Parts of the exercise
**1)** Reproduce the meditation talk transcript word for word, everything from "So has anything" down to "can turn on.".
**2)** Resume the meditation talk transcript after its final sentence, keeping the same speaking voice.

Page extract
'''

So has anything stuck in your mind you'd like to bring up? Or stuck anywhere, I don't care, mind or body. Yes. Yeah. I think it's very interesting that you can explore the mind with a motionless body posture. I find it very interesting that it's possible to explore the mind with an unmoving body posture. I do too. And since you brought up the example of the microscope, I'm wondering if there's not somewhere a kind of light switch that one can turn on.

[01:08]

Yeah, it's called an inner attentional space. At least those are words that give you a suggestion of how to do it. I remember when I received the monk ordination in German. Yes, please, in German. When I received monk ordination, I remember we made a full bow in the direction of where we live. And then you say goodbye to your parental family and then that's it.

[02:30]

That's it. I did that at the time because everyone did it. And then you moved in with your father. Dad, where are you? Oh, there you are. See, some people say goodbye and then they move in. Some people say goodbye and then they move in. And I noticed that a lot of what was mentioned before about coming home, And I noticed that some of what was said before about coming home that it is this tension between the two families and so forth.

'''

The data
'''

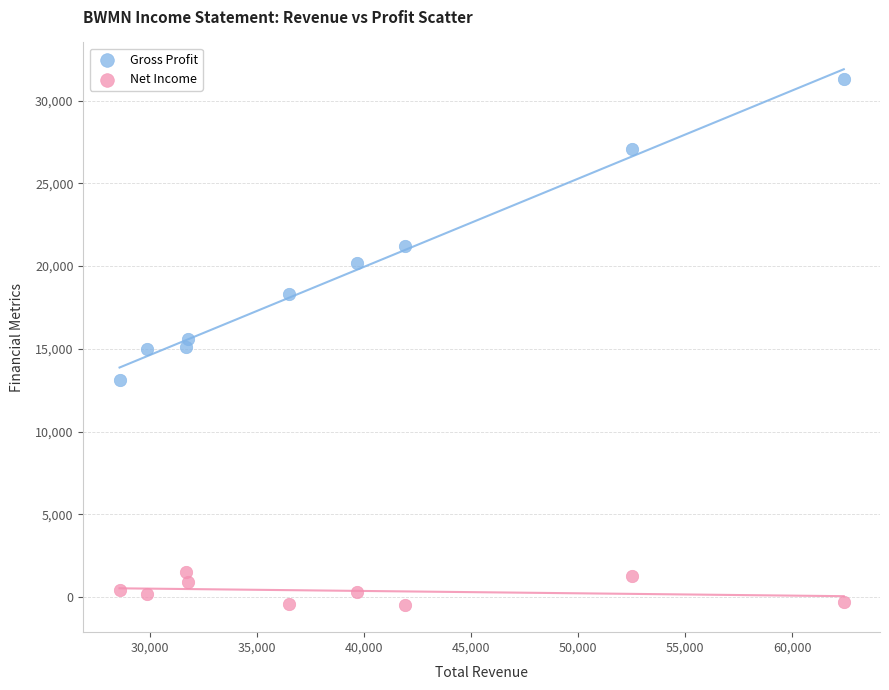

What are all the series names shown in the legend?

Gross Profit, Net Income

'''

Written responses
**1)**
So has anything stuck in your mind you'd like to bring up? Or stuck anywhere, I don't care, mind or body. Yes. Yeah. I think it's very interesting that you can explore the mind with a motionless body posture. I find it very interesting that it's possible to explore the mind with an unmoving body posture. I do too. And since you brought up the example of the microscope, I'm wondering if there's not somewhere a kind of light switch that one can turn on.

**2)**
[03:33]

And I also know classical Buddhist ordens like schools or communities. And they cut off their families. And then their new brothers and sisters are the people that they are practicing with. And so they call themselves brothers and sisters. And they don't have these problems. And maybe they have other problems, but they don't have this problem. an experiment and this is how we live Buddhism, um so the question is if that's also part of us going the so-called middle way or maybe it's a i don't know is

[04:48]

What's it called when children can do it? Oftentimes they can spread their legs like this. Doing the split. Oh, doing the split, okay. I can't do it. If it's part of going the so-called middle way or maybe it's a kind of doing the split... And if it's part of how we are developing it in the West and of us not knowing or not being able to do it any other way, because for us it wouldn't work to just cut off and say, this is our brothers and sisters now. Or are we just cowards and not determined enough?

[06:09]

Goodness sakes. I think it's... it's not so useful to think in terms of either or. And it's easy to imagine either or alternatives. But I think that in fact either or is always a process. And the middle way as far as I feel is to enter into the middle of the process and find your way. And the middle way, as I understand it, means to get in the middle of this process and thus find the way.

[07:29]

Yes. I continue finding it brilliant about Buddhism that it keeps pointing out that one cannot only occupy physical postures but also occupy mental postures. And that by occupying a mental posture in a conscious way one can notice that one had prior to that already occupied other mental postures that weren't noticed or perceived. And maybe for mental postures one could say attitudes or perspectives or views.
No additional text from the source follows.